> Exercise brief
Work out how many lines below contain "areas". Provide only the figure.

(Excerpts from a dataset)
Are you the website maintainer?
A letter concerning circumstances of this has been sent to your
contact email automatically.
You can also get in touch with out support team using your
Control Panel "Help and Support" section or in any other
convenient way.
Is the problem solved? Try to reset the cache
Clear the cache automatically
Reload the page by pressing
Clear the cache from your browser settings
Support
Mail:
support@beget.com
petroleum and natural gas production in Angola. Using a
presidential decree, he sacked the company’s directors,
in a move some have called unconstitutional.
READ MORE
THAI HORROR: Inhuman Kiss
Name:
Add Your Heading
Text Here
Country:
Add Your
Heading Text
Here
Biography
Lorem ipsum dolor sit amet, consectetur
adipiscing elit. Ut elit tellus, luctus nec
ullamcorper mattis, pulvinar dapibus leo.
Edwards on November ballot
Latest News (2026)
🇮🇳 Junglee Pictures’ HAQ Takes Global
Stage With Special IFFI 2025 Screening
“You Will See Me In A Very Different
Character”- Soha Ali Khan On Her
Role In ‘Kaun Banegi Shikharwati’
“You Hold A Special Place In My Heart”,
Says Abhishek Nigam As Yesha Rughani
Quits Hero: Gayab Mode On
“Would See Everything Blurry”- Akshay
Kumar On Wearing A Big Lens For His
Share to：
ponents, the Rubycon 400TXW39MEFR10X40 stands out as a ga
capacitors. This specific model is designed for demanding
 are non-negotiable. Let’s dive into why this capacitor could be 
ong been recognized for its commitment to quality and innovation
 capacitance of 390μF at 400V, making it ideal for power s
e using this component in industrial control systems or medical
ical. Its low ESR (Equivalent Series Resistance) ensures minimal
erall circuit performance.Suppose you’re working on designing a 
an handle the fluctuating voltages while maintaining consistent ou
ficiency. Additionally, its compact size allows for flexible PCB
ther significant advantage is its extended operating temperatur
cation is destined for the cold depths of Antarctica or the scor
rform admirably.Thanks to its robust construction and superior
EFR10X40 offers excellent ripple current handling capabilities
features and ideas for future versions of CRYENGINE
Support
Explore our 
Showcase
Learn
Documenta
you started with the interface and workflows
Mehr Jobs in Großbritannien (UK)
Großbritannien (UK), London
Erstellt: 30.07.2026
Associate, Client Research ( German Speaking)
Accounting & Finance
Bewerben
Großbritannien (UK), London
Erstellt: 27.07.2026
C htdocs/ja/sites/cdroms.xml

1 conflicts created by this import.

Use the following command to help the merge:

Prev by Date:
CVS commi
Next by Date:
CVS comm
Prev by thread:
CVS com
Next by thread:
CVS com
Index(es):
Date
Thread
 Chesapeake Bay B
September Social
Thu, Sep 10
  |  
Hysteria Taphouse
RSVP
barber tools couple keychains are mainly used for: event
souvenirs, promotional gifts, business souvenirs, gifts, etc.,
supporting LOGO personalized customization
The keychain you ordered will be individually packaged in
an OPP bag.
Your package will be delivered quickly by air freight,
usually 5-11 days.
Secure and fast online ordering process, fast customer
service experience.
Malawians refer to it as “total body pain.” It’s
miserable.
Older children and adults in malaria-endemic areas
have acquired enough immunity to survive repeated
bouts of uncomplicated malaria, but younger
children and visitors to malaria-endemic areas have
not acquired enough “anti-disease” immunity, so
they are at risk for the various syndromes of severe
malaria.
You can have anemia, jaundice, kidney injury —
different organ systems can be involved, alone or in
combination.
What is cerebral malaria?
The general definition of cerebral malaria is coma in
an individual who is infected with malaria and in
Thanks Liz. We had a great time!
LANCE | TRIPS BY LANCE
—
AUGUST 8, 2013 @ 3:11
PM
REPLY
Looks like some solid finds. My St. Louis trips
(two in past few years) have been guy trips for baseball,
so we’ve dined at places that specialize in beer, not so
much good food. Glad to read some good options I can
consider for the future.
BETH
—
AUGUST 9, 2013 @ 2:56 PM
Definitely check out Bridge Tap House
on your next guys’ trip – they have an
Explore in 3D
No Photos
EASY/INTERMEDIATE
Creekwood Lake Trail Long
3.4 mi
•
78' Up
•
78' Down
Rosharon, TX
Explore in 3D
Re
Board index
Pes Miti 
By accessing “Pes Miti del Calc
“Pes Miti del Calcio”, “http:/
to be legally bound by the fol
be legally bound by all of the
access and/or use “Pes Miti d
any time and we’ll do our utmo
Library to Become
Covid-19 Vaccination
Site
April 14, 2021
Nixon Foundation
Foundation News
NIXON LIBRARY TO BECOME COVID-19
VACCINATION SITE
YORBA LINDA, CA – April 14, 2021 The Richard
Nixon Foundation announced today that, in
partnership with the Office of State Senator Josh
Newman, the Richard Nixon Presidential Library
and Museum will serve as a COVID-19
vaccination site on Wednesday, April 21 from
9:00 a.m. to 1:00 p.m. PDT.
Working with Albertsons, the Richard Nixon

> Result of this exercise
2